[Opening MATERIAL PROVIDED section]

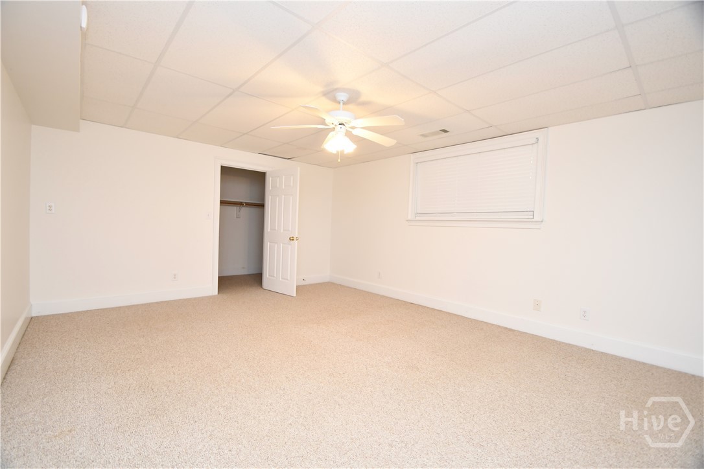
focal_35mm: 15
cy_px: 234
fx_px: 293
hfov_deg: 100.4
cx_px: 352
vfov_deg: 77.3
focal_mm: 10
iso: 640
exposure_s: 1/60
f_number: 4
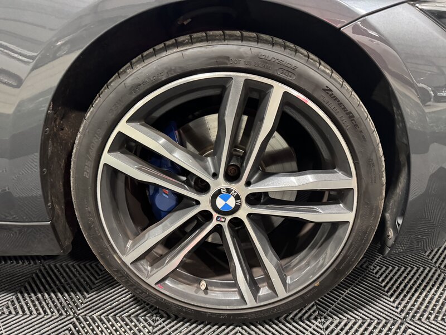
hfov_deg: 71.6
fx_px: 309
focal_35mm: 24
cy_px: 168
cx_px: 223
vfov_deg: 56.8
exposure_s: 1/33
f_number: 1.78
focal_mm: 6.76
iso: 640
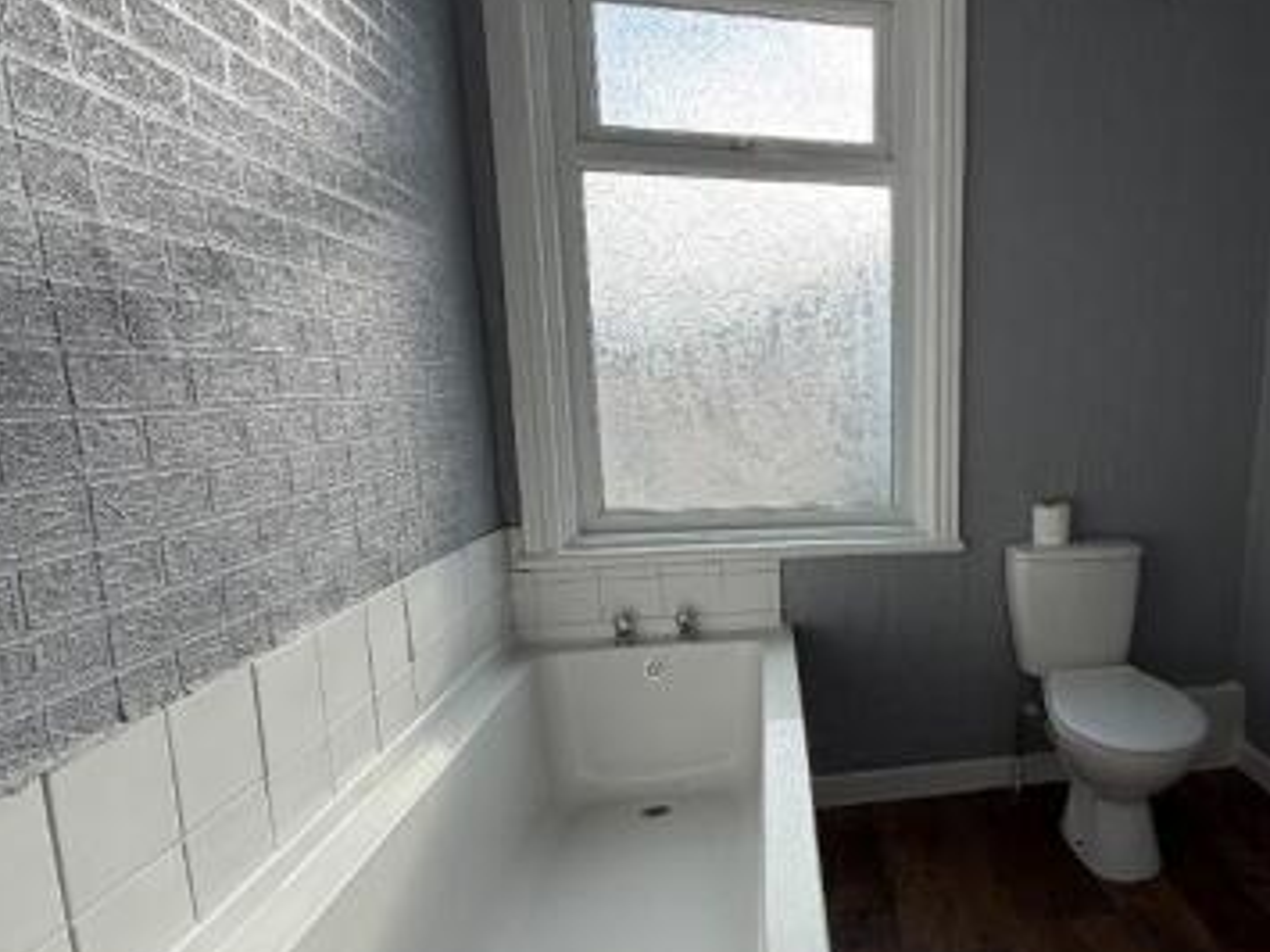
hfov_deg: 69.4
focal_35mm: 23
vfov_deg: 58.7
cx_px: 943
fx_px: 844
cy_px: 528
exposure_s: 1/388
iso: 50
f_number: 2.2
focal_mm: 2.22
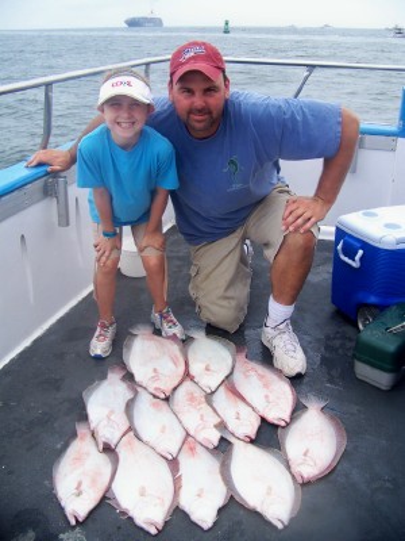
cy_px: 270
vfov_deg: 51.4
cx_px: 202
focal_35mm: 36
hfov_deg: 39.7
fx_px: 562
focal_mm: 5.85
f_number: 2.8
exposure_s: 1/320
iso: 64
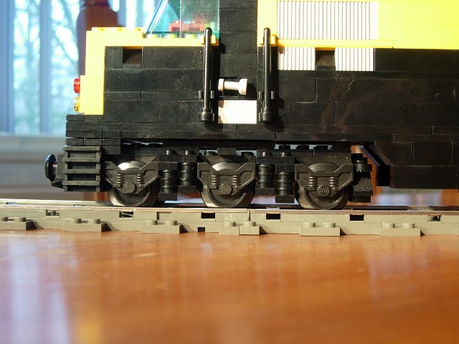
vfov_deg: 28.6
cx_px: 230
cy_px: 172
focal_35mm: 51
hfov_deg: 37.5
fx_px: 676
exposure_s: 1/7.1
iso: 64
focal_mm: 10.6
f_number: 3.2
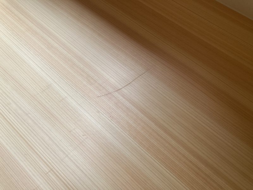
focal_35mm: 28
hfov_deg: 63.4
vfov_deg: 49.7
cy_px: 95
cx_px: 126
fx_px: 205
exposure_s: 1/121
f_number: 1.8
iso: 40
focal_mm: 3.99
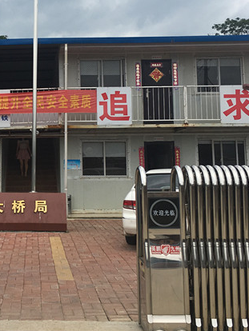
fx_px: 537
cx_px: 19
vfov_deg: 34.1
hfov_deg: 25.2
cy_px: 120
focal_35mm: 56
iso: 25
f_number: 2.2
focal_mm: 4.15
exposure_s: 1/1876
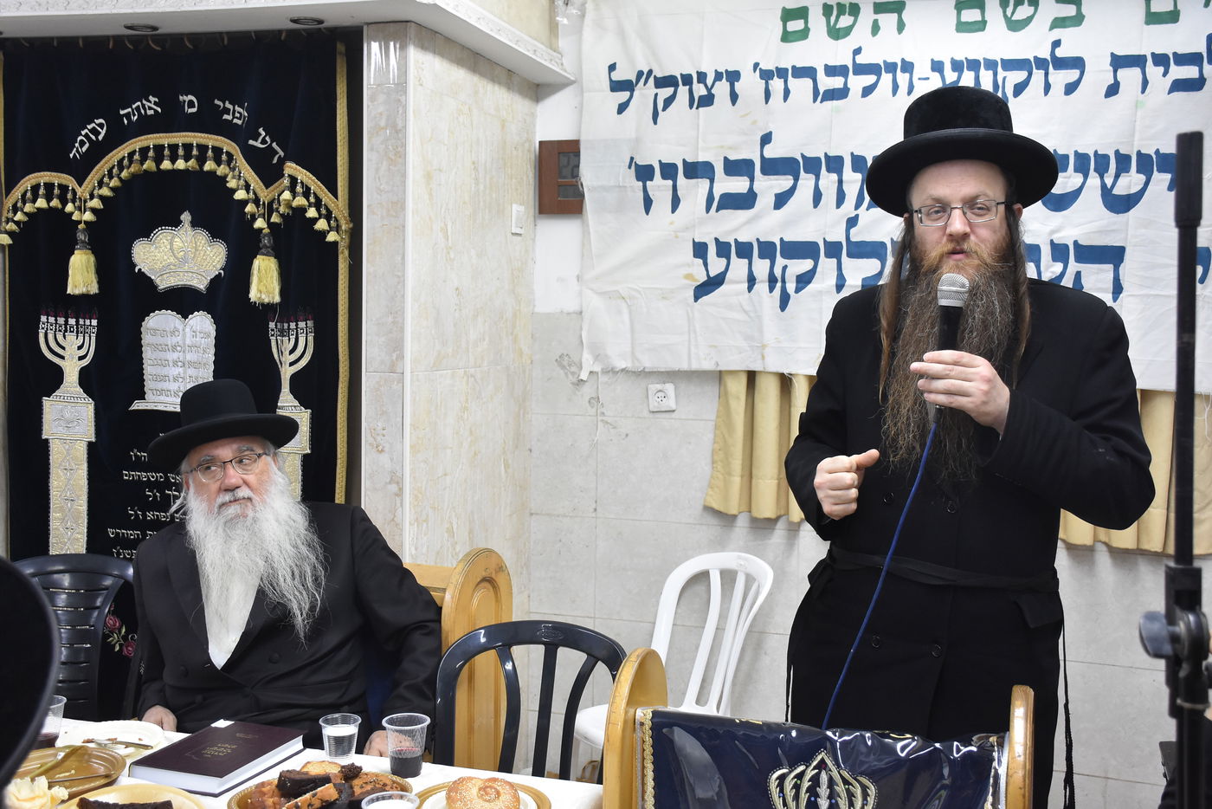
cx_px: 606
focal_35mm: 39
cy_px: 404
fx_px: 1313
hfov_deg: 49.5
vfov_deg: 34.2
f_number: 5.6
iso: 1600
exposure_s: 1/100
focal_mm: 26
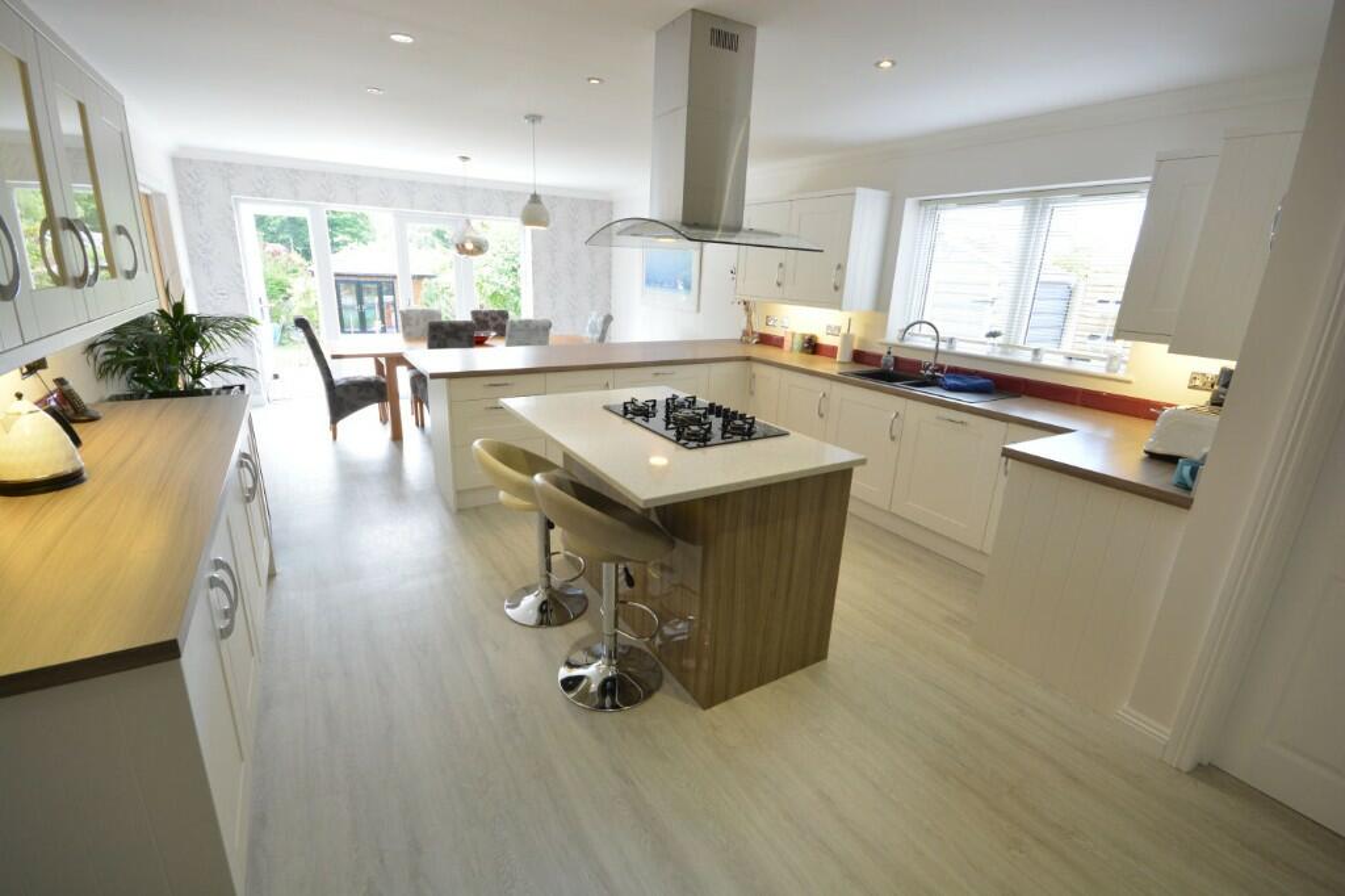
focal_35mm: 15
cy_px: 448
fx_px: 560
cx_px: 672
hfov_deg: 100.4
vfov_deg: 77.3
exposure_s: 1/15
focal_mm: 10
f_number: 8
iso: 400
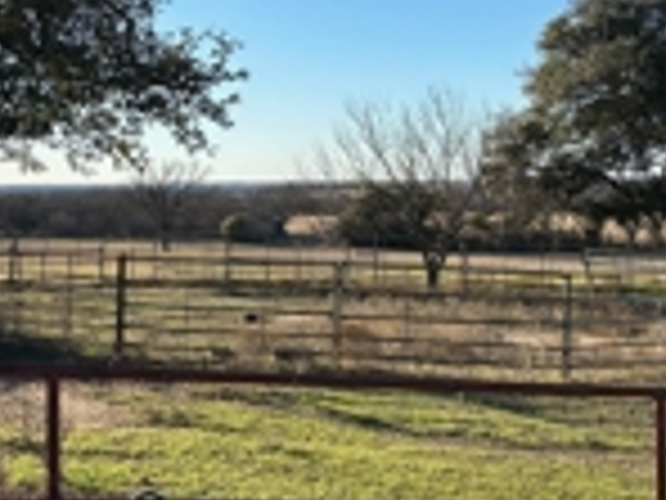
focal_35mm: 65
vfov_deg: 22.6
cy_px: 230
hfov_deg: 29.8
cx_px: 284
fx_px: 1251
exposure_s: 1/2809
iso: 80
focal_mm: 6.86
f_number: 1.78
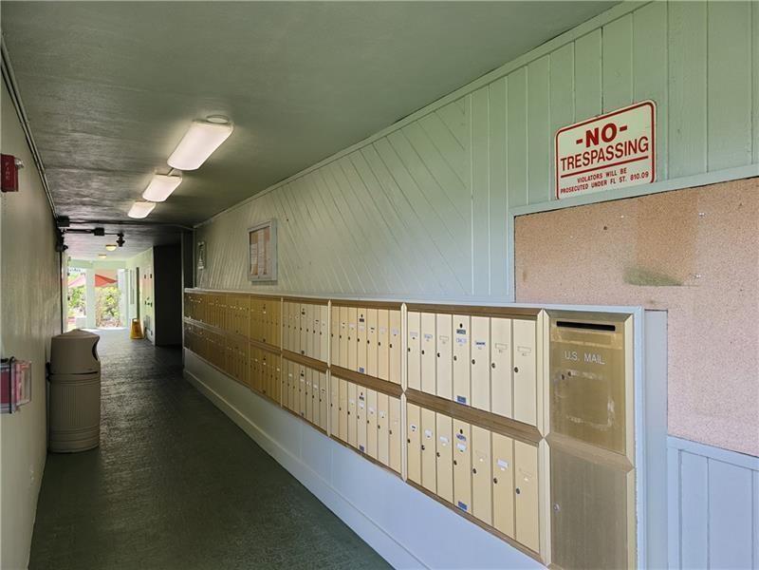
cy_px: 285
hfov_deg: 67.3
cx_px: 380
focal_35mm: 26
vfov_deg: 53.1
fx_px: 570
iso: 40
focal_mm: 5.4
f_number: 1.8
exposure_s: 1/119
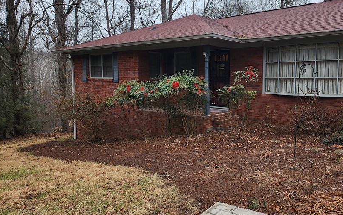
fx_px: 290
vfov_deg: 40.6
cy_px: 101
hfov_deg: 60.4
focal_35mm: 31
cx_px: 214
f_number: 1.8
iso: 64
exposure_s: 1/180
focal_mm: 6.4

[Closing MATERIAL PROVIDED section]

» **BRIEF**: Reproduce the lines above, exactly and exclusively, from the line containing "focal_mm: 6.86" down to the last line, both included; pictures are not part of the copy.

» **RESULT OF THE EXERCISE**:
focal_mm: 6.86
f_number: 1.78
cy_px: 285
hfov_deg: 67.3
cx_px: 380
focal_35mm: 26
vfov_deg: 53.1
fx_px: 570
iso: 40
focal_mm: 5.4
f_number: 1.8
exposure_s: 1/119
fx_px: 290
vfov_deg: 40.6
cy_px: 101
hfov_deg: 60.4
focal_35mm: 31
cx_px: 214
f_number: 1.8
iso: 64
exposure_s: 1/180
focal_mm: 6.4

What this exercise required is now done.